To carry out the assessment of opaque and transparent networks, we make the following basic assumptions on the requirements for core mesh networks:

" Network operators require a lowest cost network, not just lowest cost network elements. For example, even though optical may be cheaper than electrical network elements, a network without wavelength conversions and tunable wavelength access in the optical domain could lead to higher network cost due to inefficient capacity usage than a network with wavelength conversions in the electrical domain.

" A network operator must not be constrained to buy the entire network from a single vendor.

" In order to build a dynamic, scalable and manageable backbone network it is essential that manual configuration be eliminated as much as possible.

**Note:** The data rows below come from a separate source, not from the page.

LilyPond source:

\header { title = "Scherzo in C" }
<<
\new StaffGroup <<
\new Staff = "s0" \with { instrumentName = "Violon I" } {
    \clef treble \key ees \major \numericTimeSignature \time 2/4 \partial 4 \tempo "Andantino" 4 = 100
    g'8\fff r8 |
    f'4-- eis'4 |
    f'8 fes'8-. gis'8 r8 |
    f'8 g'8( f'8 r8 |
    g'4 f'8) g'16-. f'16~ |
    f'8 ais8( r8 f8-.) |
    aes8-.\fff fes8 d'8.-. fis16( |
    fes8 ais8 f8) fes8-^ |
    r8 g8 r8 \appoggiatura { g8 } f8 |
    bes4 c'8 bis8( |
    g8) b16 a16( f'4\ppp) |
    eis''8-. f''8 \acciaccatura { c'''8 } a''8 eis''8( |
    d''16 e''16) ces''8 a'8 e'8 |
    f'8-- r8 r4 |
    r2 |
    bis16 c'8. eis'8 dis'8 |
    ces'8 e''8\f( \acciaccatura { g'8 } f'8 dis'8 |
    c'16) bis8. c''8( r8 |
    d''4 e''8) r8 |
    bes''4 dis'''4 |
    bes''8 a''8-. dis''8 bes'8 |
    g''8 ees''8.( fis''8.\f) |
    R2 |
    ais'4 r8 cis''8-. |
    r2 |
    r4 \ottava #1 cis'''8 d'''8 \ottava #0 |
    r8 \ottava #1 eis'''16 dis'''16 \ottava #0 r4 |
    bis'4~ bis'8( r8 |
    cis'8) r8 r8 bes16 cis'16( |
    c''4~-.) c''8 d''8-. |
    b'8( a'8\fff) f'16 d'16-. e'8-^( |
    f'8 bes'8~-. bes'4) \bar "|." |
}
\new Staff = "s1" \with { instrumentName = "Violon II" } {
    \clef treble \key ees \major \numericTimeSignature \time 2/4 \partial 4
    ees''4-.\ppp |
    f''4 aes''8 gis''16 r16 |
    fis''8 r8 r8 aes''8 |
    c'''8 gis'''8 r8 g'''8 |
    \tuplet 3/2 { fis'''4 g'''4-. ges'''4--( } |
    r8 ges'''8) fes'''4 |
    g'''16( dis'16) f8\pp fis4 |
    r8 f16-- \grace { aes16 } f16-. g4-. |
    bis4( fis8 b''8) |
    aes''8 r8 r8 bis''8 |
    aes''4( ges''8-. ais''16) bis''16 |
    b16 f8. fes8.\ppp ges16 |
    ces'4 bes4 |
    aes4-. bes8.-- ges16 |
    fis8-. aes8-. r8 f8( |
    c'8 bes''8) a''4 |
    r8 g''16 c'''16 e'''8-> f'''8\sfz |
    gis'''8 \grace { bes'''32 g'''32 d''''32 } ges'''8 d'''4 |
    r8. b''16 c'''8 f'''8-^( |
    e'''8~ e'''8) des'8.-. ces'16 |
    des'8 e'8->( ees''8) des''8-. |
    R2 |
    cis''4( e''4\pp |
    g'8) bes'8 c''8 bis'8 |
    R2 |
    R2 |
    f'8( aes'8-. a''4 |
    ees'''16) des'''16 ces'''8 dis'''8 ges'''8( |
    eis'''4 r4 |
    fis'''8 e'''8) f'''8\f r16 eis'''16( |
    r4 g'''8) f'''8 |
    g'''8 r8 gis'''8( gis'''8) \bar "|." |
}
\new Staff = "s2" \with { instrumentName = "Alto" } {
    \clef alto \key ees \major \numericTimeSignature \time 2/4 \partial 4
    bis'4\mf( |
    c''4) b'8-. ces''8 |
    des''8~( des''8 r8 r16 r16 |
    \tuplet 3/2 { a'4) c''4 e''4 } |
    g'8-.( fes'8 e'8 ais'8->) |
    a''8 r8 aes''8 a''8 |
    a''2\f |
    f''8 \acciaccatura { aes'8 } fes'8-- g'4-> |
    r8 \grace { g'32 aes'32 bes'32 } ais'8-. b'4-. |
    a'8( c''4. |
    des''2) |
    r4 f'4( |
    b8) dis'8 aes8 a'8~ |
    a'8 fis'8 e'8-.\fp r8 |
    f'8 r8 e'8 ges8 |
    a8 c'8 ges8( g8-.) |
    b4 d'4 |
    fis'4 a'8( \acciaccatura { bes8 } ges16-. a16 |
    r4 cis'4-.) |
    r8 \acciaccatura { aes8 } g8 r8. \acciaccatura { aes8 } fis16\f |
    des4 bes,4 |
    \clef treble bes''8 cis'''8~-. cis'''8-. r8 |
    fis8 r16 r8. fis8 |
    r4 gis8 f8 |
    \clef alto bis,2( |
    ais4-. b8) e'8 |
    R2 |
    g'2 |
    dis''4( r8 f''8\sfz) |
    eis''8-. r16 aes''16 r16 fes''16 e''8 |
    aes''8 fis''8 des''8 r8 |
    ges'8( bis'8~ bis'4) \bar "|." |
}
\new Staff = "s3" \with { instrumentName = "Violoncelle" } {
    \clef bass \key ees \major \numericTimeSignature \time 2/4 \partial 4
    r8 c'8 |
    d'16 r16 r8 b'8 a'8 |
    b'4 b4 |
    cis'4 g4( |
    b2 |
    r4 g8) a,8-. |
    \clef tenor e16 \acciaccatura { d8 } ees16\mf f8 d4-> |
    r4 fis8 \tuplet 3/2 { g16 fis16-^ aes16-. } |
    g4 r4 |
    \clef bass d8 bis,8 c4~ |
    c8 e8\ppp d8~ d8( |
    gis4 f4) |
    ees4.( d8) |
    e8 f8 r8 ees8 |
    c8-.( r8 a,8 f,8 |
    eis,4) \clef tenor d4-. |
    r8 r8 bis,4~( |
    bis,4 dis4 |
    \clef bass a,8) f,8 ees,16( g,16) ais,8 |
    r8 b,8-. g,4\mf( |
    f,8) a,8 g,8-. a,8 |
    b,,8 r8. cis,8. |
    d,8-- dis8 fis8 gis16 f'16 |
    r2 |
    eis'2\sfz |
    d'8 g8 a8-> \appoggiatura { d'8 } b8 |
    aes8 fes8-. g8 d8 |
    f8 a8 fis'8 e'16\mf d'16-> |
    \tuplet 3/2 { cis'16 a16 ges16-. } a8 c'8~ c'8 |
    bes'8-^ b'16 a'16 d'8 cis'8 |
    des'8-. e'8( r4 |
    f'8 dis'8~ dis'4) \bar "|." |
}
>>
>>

" An optical switching system must be easily scalable with low cost and and a small footprint as the network grows to many hundreds of wavelength channels per fiber and to a speed 40 Gb/s

NETWORK ARCHITECTURES

Increased traffic volume due to the introduction of new broadband services is driving carriers to deployment of an optical transport layer based on WDM. The network infrastructure of existing core networks is currently undergoing a transformation from rings using synchronous optical networks (SONET) add/drop multiplexers (ADMs) to mesh topologies using OXCs. Even though the applications driving large scale deployment of transparent optical switches are not currently in place, and the traffic demand does not currently justify the the use of transparent switches that are cost effective at very high bit rates, it is possible that at some point in the future transparent switches may be deployed in the network.,

Transparent network architecture

The transparent network is as shown. Since a signal from a client network element(NE),such as a router, connected via a specific wavelength must remain on the same wavelength when there is no wavelength conversion , only a small size switch fabric is needed to interconnect the WDMs and NEs in a node. This architecture also implies end-to-end bit rate and data format transparency.

Another architecture of a transparent switch in a transparent network may include a single large fabric instead of multiple switch matrices of small port counts. If one is to provide flexibility, such an architecture design would require the use of tunable lasers at the clients and wavelength conversions.